Start of Data supplied
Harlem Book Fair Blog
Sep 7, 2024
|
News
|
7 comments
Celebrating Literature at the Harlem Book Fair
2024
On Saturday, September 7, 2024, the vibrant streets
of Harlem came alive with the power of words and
End of Data supplied
### Directions:
Copy out each record exactly as given, omitting none.

### Exercise output:
Harlem Book Fair Blog
Sep 7, 2024
|
News
|
7 comments
Celebrating Literature at the Harlem Book Fair
2024
On Saturday, September 7, 2024, the vibrant streets
of Harlem came alive with the power of words and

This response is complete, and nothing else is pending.